Las vacaciones son un momento esperado por todos, ya sean estudiantes, trabajadores o cualquier persona que necesite un tiempo para descansar y divertirse. Existen vacaciones para todo tipo de gustos: están las lujosas en hoteles resort todo incluido, las aventureras como un safari en el desierto, o las escapadas urbanas para conocer nuevas ciudades y salir de compras.

Los destinos más visitados suelen ser playas, montañas o sitios con gran atractivo turístico como museos, conciertos, festivales, historia y cultura. En esta categoría destacan ciudades como París, Londres, Nueva York, Roma y Berlín. Muchas personas sueñan con visitar Europa, considerada la cuna de las grandes ciudades, aunque, en realidad, cada país del continente tiene su propio encanto.
Uno de esos tesoros por descubrir es la República Checa, ubicada en el corazón de Europa. Su capital, Praga, ha conquistado el corazón de miles de personas gracias a su combinación única de monumentos, museos, parques, vida nocturna, festivales y conciertos. Además, es famosa por su fuerte tradición cervecera. Pero si eres amante de la cerveza y el buen beber, hay una ciudad que no puedes dejar fuera de tu itinerario: Pilsen.
La ciudad de Pilsen tiene una larga historia en la elaboración de cerveza. Los primeros registros datan de finales del siglo XIII, y aún hoy se conservan vestigios de aquella época en los sótanos que se encuentran bajo el Museo de la Cerveza. La famosa cerveza estilo Pilsen debe su nombre precisamente a este lugar. Se trata de una lager rubia con aroma floral, baja graduación alcohólica y un rotundo sabor a malta, que se bebe con abundante espuma.
Sus características distintivas provienen del uso del lúpulo Saaz, la técnica de maceración por decocción y, sobre todo, el tipo de agua con bajo contenido de minerales que se encuentra en Pilsen.
La cervecería Pilsner Urquell, heredera de la receta original de los creadores de este estilo, produce hoy millones de litros que se exportan a todo el mundo. Además, ofrece un recorrido imperdible de 100 minutos por su planta, ideal para aprenderlo todo sobre esta cerveza que es inspiración de dos tercios de todas las cervezas que se elaboran en el mundo.

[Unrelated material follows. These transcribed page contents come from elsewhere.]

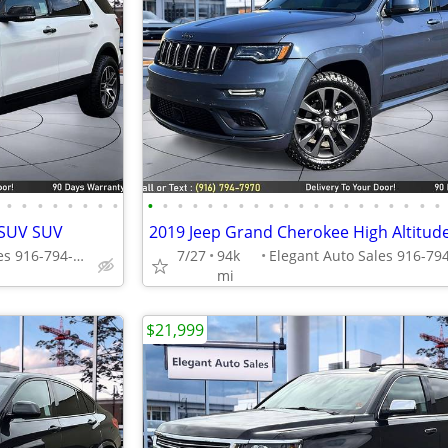
•
•
•
•
•
•
•
•
•
•
•
•
•
•
•
•
•
•
•
•
•
•
•
•
•
•
•
•
DSUV SUV
2019 Jeep Grand Cherokee High Altitud
Elegant Auto Sales 916-794-7970
7/27
94k
mi
$21,999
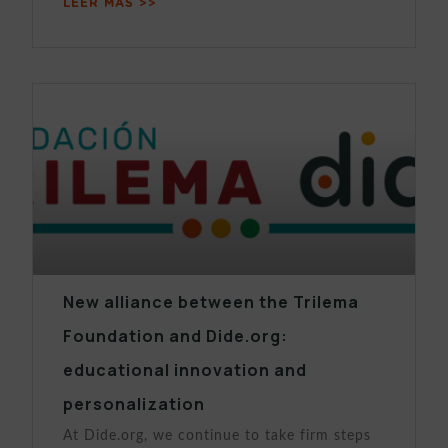
LEER MÁS >>
New alliance between the Trilema
Foundation and Dide.org:
educational innovation and
personalization
At Dide.org, we continue to take firm steps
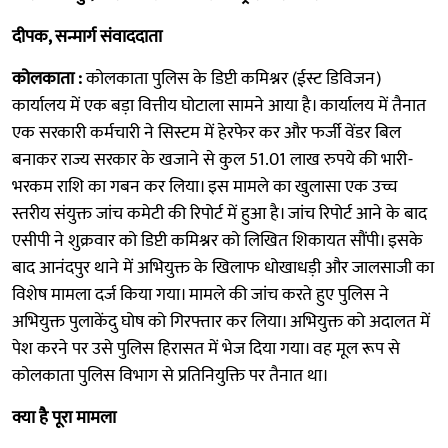
दीपक, सन्मार्ग संवाददाता
कोलकाता :
कोलकाता पुलिस के डिप्टी कमिश्नर (ईस्ट डिविजन)
कार्यालय में एक बड़ा वित्तीय घोटाला सामने आया है। कार्यालय में तैनात
एक सरकारी कर्मचारी ने सिस्टम में हेरफेर कर और फर्जी वेंडर बिल
बनाकर राज्य सरकार के खजाने से कुल 51.01 लाख रुपये की भारी-
भरकम राशि का गबन कर लिया। इस मामले का खुलासा एक उच्च
स्तरीय संयुक्त जांच कमेटी की रिपोर्ट में हुआ है। जांच रिपोर्ट आने के बाद
एसीपी ने शुक्रवार को डिप्टी कमिश्नर को लिखित शिकायत सौंपी। इसके
बाद आनंदपुर थाने में अभियुक्त के खिलाफ धोखाधड़ी और जालसाजी का
विशेष मामला दर्ज किया गया। मामले की जांच करते हुए पुलिस ने
अभियुक्त पुलाकेंदु घोष को गिरफ्तार कर लिया। अभियुक्त को अदालत में
पेश करने पर उसे पुलिस हिरासत में भेज दिया गया। वह मूल रूप से
कोलकाता पुलिस विभाग से प्रतिनियुक्ति पर तैनात था।
क्या है पूरा मामला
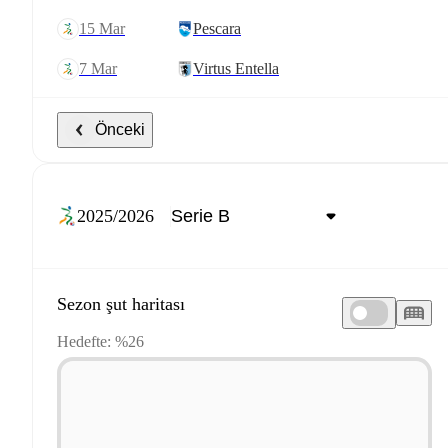
15 Mar
Pescara
7 Mar
Virtus Entella
Önceki
2025/2026
Sezon şut haritası
Hedefte: %26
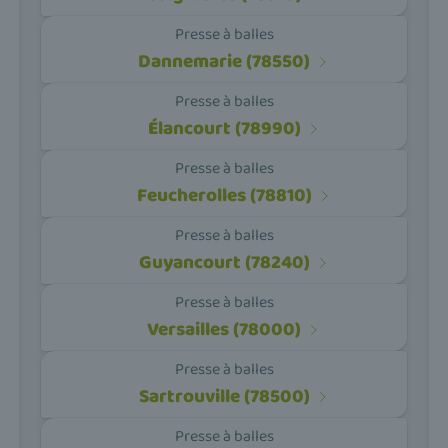
Presse à balles
Dannemarie (78550)
Presse à balles
Élancourt (78990)
Presse à balles
Feucherolles (78810)
Presse à balles
Guyancourt (78240)
Presse à balles
Versailles (78000)
Presse à balles
Sartrouville (78500)
Presse à balles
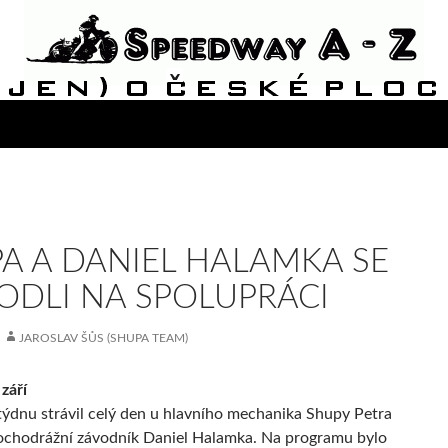
A A DANIEL HALAMKA SE
DLI NA SPOLUPRÁCI
JAROSLAV ŠŮS (SHUPA TEAM)
září
ýdnu strávil celý den u hlavního mechanika Shupy Petra
ochodrážní závodník Daniel Halamka. Na programu bylo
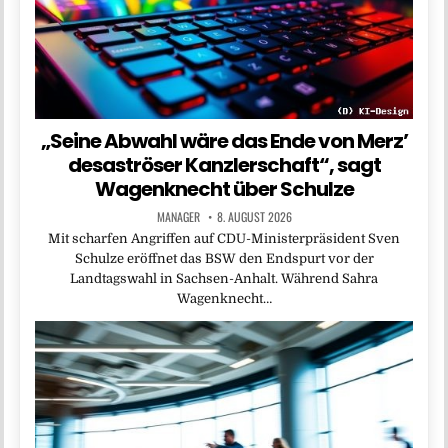
„Seine Abwahl wäre das Ende von Merz’
desaströser Kanzlerschaft“, sagt
Wagenknecht über Schulze
MANAGER
8. AUGUST 2026
Mit scharfen Angriffen auf CDU-Ministerpräsident Sven
Schulze eröffnet das BSW den Endspurt vor der
Landtagswahl in Sachsen-Anhalt. Während Sahra
Wagenknecht…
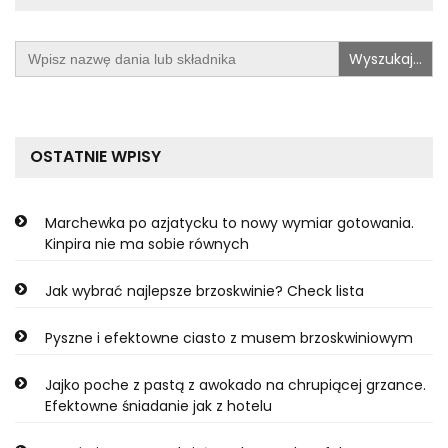
Search
for:
OSTATNIE WPISY
Marchewka po azjatycku to nowy wymiar gotowania.
Kinpira nie ma sobie równych
Jak wybrać najlepsze brzoskwinie? Check lista
Pyszne i efektowne ciasto z musem brzoskwiniowym
Jajko poche z pastą z awokado na chrupiącej grzance.
Efektowne śniadanie jak z hotelu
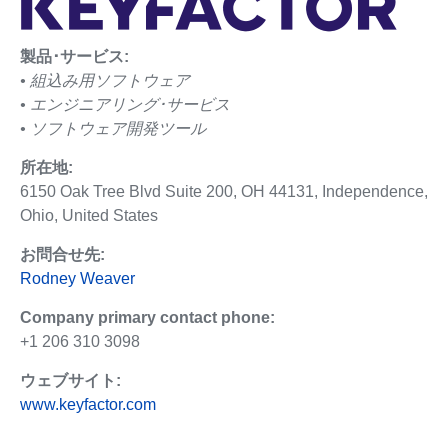
製品･サービス:
• 組込み用ソフトウェア
• エンジニアリング･サービス
• ソフトウェア開発ツール
所在地:
6150 Oak Tree Blvd Suite 200, OH 44131, Independence,
Ohio, United States
お問合せ先:
Rodney Weaver
Company primary contact phone:
+1 206 310 3098
ウェブサイト:
www.keyfactor.com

Durante tu visita a la ciudad, vale la pena reservar un par de horas para realizar este tour. El circuito comienza cuando el grupo se sube a un autobús que los lleva a la planta de embotellado, con capacidad para procesar hasta 120 mil botellas por hora. A partir de ahí, se recorre toda la historia, el proceso de producción y, por supuesto, se incluye una degustación.
Todos disfrutamos de unas vacaciones en lugares únicos, pero si quieres vivir una experiencia auténtica, en una ciudad pequeña sacada de un cuento de hadas, con un ambiente vibrante y una tradición cervecera inigualable, Pilsen —la ciudad y la cerveza— son tu mejor opción.